In a lot of ways, Mesmer feels like a welcome step backwards in Northlane’s musical evolution – it keeps the soaring atmospheric soundscapes they explored on Node, but also reintroduces the cold and callous breakdowns that made 2013’s Singularity a bonafide metalcore classic. Too, cuts like “Veridian” and “Fade” dip into a louder, flashier alt-rock vibe that fits the band like a glove – it’s a cleaner sound than we’re used to, but never does that undercut their otherwise carnal shredding. Especially as they veer further into the arena scene, we can see these more energetic tracks forming the bulk of their live sets.

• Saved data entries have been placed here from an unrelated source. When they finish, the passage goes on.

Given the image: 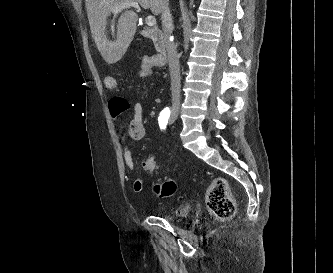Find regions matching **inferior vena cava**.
<instances>
[{
	"mask_svg": "<svg viewBox=\"0 0 333 273\" xmlns=\"http://www.w3.org/2000/svg\"><path fill=\"white\" fill-rule=\"evenodd\" d=\"M161 20L171 77L172 112L177 113L180 108L181 77L179 55L175 44L171 41L173 20L169 10L168 0H161Z\"/></svg>",
	"mask_w": 333,
	"mask_h": 273,
	"instance_id": "obj_1",
	"label": "inferior vena cava"
}]
</instances>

To that end, it’s worth staying put if Mesmer doesn’t get your heart racing at first: the band unwind more as the LP progresses, as if to gradually steer the listener down a rabbit hole of better and more interesting songs. It’s a first half marred by mundane and monotonous jams made up for effortlessly by a second half that expands upon everything Northlane have showcased in a storied half-decade. Aided by delicate synths and crisp, dynamic production (courtesy of genre icon David Bendeth), Mesmer presents the most confident, enthusiastic and, powerfully so, deafening Northlane yet.